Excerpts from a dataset
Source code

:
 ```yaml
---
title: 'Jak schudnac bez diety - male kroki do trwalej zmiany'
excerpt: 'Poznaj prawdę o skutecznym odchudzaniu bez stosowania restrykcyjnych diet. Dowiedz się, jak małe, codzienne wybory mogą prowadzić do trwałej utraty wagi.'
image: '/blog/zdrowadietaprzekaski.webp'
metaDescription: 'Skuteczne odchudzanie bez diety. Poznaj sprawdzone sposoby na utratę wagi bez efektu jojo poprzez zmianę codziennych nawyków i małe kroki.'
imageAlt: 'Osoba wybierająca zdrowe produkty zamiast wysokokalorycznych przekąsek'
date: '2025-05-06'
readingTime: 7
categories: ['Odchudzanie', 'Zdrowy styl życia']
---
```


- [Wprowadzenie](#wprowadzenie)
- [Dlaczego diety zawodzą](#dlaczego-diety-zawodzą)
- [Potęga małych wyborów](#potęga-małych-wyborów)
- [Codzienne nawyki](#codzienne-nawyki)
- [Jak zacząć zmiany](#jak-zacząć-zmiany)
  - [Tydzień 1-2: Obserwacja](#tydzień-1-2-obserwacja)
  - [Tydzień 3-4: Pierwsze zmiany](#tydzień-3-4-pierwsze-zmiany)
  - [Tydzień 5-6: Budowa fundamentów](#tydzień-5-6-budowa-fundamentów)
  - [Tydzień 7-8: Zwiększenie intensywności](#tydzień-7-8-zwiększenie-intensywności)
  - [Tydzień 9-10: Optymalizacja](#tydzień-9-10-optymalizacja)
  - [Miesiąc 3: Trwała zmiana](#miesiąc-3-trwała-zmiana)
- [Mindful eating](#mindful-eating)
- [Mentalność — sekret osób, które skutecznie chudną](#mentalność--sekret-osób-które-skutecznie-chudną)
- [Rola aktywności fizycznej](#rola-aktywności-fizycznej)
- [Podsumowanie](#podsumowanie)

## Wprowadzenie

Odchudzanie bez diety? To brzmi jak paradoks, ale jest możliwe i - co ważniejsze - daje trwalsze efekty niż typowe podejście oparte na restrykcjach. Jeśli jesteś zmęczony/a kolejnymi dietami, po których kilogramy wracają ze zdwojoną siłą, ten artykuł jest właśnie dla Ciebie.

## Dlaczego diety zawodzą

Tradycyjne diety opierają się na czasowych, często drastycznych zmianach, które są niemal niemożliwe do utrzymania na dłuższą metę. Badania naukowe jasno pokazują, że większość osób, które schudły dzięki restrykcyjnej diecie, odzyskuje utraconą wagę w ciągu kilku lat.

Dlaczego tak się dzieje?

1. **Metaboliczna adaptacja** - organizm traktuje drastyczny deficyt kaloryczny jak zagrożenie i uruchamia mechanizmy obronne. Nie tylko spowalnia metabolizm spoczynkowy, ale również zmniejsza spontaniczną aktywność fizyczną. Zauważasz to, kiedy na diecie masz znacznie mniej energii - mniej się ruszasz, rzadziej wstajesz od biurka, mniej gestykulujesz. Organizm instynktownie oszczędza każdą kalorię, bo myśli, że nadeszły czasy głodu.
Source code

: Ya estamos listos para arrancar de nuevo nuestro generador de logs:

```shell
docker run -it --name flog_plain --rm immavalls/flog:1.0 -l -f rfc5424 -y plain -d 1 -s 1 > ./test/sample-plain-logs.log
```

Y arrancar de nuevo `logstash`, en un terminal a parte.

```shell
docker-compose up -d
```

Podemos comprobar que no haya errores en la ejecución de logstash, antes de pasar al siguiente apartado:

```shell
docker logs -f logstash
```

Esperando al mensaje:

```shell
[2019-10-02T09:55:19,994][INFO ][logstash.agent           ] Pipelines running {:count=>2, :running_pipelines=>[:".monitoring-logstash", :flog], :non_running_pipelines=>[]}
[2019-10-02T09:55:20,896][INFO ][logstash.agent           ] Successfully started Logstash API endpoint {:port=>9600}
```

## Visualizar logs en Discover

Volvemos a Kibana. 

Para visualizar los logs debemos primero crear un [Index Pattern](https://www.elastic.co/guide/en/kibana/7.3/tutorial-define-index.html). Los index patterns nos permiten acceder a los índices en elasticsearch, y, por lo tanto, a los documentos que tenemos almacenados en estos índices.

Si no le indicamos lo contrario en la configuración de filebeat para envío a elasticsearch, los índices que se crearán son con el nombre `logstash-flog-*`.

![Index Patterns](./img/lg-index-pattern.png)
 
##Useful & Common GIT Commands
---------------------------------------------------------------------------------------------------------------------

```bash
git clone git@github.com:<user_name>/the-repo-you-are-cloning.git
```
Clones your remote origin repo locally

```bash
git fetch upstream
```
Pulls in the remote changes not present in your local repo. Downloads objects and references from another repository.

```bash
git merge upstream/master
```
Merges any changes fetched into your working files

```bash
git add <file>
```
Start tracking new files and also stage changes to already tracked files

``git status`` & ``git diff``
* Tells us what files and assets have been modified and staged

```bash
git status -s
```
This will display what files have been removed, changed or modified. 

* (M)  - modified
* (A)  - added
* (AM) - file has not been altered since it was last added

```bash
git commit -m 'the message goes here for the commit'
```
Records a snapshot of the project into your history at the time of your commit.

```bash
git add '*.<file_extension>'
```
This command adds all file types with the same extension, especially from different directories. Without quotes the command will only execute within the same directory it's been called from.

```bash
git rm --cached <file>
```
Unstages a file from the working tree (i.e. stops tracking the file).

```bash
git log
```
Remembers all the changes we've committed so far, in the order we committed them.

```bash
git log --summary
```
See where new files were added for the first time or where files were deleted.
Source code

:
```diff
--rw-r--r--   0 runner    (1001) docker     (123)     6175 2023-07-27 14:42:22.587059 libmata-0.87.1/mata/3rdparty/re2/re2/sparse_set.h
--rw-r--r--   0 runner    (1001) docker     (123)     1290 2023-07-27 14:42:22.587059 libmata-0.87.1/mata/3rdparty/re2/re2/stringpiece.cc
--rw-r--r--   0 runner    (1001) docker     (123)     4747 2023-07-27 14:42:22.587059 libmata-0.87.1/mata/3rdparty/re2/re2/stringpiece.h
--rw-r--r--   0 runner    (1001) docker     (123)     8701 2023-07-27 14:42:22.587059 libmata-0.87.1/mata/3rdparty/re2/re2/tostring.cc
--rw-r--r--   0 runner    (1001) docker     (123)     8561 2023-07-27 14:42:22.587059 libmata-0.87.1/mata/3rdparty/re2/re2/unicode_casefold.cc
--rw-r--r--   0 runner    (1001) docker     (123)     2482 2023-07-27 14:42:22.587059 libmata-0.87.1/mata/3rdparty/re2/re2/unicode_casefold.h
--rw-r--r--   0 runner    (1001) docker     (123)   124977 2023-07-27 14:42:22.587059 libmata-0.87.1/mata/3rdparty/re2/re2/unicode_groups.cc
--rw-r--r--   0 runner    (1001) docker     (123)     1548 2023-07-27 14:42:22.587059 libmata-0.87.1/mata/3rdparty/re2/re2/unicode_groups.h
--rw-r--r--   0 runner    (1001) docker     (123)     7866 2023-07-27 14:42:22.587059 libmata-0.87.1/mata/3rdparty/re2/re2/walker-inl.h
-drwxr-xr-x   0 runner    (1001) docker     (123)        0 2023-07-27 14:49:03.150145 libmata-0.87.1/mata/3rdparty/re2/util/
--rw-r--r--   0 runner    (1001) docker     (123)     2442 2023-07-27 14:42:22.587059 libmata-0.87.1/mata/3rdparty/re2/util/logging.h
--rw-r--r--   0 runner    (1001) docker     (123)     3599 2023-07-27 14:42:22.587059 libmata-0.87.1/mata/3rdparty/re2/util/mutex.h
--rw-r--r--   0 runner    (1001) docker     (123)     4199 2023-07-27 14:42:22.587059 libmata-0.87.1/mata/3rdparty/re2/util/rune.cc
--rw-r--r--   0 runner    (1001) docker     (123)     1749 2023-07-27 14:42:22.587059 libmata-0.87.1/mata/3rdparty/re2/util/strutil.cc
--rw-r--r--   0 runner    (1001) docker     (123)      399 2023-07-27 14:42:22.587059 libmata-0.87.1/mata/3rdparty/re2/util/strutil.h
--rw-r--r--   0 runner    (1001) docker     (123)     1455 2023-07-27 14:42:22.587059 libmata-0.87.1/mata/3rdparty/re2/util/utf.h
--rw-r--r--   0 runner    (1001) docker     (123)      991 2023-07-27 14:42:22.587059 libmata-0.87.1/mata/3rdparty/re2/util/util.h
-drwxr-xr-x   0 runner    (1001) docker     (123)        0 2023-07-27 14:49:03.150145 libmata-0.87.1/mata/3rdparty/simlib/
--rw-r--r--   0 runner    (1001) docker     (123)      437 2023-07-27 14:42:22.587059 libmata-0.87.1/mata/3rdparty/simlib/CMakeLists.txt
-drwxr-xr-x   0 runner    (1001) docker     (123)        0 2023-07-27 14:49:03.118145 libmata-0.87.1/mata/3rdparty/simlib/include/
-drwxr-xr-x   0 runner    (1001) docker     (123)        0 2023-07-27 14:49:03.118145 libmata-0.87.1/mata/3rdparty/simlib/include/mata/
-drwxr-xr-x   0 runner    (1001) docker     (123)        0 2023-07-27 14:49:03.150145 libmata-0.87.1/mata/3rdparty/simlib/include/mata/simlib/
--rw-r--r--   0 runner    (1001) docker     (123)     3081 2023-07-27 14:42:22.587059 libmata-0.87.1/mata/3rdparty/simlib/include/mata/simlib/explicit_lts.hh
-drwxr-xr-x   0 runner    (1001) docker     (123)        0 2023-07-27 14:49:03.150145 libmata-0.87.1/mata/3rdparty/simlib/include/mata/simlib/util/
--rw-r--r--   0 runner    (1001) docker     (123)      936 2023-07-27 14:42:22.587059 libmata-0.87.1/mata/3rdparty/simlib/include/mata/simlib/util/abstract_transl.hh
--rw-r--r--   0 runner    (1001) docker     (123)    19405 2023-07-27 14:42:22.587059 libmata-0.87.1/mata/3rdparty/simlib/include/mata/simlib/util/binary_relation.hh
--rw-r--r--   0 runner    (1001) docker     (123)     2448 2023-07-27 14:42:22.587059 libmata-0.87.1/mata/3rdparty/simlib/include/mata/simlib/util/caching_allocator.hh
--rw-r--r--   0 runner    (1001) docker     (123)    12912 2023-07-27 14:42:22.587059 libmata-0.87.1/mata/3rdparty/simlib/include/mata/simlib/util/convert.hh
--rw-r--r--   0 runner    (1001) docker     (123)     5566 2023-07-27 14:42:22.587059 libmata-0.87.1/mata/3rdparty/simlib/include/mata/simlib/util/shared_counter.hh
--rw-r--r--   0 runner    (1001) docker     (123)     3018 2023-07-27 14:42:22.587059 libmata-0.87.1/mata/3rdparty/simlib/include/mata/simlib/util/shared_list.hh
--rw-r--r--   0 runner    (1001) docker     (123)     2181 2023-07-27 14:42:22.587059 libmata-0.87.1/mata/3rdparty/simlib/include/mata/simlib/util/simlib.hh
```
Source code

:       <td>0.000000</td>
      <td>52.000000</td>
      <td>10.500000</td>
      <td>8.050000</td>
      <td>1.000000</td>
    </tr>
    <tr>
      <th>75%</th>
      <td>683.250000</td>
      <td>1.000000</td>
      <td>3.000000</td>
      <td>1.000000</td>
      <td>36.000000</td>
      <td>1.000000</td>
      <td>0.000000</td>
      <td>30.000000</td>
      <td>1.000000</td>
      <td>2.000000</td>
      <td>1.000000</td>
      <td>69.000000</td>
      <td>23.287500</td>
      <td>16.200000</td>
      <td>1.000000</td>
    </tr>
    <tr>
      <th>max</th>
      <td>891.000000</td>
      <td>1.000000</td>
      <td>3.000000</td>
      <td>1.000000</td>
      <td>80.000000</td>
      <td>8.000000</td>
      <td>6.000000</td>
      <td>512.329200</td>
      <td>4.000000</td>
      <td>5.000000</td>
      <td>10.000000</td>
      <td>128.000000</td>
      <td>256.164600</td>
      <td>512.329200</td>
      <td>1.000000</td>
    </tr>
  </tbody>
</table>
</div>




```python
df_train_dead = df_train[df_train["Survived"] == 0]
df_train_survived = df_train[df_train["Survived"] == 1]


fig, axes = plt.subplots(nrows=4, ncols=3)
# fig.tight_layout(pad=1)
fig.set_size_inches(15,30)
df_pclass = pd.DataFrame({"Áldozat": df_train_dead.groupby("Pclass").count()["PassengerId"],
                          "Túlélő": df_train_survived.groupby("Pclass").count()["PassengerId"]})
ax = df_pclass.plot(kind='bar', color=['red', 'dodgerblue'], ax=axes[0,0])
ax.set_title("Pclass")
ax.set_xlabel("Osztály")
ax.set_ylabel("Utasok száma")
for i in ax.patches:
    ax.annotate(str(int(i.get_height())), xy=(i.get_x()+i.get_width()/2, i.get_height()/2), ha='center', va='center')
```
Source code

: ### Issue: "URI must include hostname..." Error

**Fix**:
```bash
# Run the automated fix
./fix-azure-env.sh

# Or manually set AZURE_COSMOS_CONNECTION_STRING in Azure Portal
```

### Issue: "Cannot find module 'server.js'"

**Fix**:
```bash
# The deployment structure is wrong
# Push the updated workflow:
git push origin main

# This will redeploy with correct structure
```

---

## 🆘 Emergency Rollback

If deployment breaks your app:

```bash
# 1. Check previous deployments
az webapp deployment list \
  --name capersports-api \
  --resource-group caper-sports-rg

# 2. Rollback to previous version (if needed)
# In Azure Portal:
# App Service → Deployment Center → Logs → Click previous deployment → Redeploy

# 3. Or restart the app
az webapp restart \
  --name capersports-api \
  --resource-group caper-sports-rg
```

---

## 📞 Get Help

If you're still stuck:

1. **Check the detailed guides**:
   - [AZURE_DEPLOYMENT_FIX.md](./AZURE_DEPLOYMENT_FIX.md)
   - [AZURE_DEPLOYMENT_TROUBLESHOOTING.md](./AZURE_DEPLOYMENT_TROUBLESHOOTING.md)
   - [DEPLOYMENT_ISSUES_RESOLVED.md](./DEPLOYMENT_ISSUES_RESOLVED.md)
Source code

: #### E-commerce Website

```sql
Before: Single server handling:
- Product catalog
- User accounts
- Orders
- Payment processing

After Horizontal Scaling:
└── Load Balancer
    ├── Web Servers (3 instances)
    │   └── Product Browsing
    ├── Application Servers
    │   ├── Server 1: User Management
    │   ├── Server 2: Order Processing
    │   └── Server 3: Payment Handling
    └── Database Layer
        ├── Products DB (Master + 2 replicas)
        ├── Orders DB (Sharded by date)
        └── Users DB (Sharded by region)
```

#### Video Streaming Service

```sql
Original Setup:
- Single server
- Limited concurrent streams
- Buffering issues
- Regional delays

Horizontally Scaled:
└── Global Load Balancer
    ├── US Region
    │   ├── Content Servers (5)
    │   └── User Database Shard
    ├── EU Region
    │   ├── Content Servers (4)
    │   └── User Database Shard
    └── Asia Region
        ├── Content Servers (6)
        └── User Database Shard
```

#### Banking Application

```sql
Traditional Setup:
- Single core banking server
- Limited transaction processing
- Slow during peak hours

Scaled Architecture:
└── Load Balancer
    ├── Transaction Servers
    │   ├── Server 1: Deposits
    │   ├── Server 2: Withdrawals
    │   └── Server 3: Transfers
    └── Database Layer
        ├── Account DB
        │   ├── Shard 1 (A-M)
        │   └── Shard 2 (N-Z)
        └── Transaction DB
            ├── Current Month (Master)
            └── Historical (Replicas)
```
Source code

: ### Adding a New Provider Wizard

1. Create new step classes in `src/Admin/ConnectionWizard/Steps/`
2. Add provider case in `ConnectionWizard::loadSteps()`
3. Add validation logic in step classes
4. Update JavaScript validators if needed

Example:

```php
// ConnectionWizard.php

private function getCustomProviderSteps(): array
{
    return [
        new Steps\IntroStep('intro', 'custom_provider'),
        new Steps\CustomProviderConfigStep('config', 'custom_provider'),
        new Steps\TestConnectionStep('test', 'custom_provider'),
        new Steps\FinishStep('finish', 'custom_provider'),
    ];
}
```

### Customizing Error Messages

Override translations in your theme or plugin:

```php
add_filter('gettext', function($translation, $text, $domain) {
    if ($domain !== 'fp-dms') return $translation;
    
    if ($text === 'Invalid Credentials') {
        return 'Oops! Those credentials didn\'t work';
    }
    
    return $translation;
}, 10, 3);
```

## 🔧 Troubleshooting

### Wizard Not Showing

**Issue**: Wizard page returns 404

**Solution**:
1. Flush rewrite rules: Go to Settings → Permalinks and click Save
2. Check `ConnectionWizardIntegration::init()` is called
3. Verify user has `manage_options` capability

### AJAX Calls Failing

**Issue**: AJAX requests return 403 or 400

Work required: The first line of the entries, the line with "Dlaczego tak się dzieje?", and every line between them should be retyped exactly, and nothing else.

Your response:
Source code

:
 ```yaml
---
title: 'Jak schudnac bez diety - male kroki do trwalej zmiany'
excerpt: 'Poznaj prawdę o skutecznym odchudzaniu bez stosowania restrykcyjnych diet. Dowiedz się, jak małe, codzienne wybory mogą prowadzić do trwałej utraty wagi.'
image: '/blog/zdrowadietaprzekaski.webp'
metaDescription: 'Skuteczne odchudzanie bez diety. Poznaj sprawdzone sposoby na utratę wagi bez efektu jojo poprzez zmianę codziennych nawyków i małe kroki.'
imageAlt: 'Osoba wybierająca zdrowe produkty zamiast wysokokalorycznych przekąsek'
date: '2025-05-06'
readingTime: 7
categories: ['Odchudzanie', 'Zdrowy styl życia']
---
```


- [Wprowadzenie](#wprowadzenie)
- [Dlaczego diety zawodzą](#dlaczego-diety-zawodzą)
- [Potęga małych wyborów](#potęga-małych-wyborów)
- [Codzienne nawyki](#codzienne-nawyki)
- [Jak zacząć zmiany](#jak-zacząć-zmiany)
  - [Tydzień 1-2: Obserwacja](#tydzień-1-2-obserwacja)
  - [Tydzień 3-4: Pierwsze zmiany](#tydzień-3-4-pierwsze-zmiany)
  - [Tydzień 5-6: Budowa fundamentów](#tydzień-5-6-budowa-fundamentów)
  - [Tydzień 7-8: Zwiększenie intensywności](#tydzień-7-8-zwiększenie-intensywności)
  - [Tydzień 9-10: Optymalizacja](#tydzień-9-10-optymalizacja)
  - [Miesiąc 3: Trwała zmiana](#miesiąc-3-trwała-zmiana)
- [Mindful eating](#mindful-eating)
- [Mentalność — sekret osób, które skutecznie chudną](#mentalność--sekret-osób-które-skutecznie-chudną)
- [Rola aktywności fizycznej](#rola-aktywności-fizycznej)
- [Podsumowanie](#podsumowanie)

## Wprowadzenie

Odchudzanie bez diety? To brzmi jak paradoks, ale jest możliwe i - co ważniejsze - daje trwalsze efekty niż typowe podejście oparte na restrykcjach. Jeśli jesteś zmęczony/a kolejnymi dietami, po których kilogramy wracają ze zdwojoną siłą, ten artykuł jest właśnie dla Ciebie.

## Dlaczego diety zawodzą

Tradycyjne diety opierają się na czasowych, często drastycznych zmianach, które są niemal niemożliwe do utrzymania na dłuższą metę. Badania naukowe jasno pokazują, że większość osób, które schudły dzięki restrykcyjnej diecie, odzyskuje utraconą wagę w ciągu kilku lat.

Dlaczego tak się dzieje?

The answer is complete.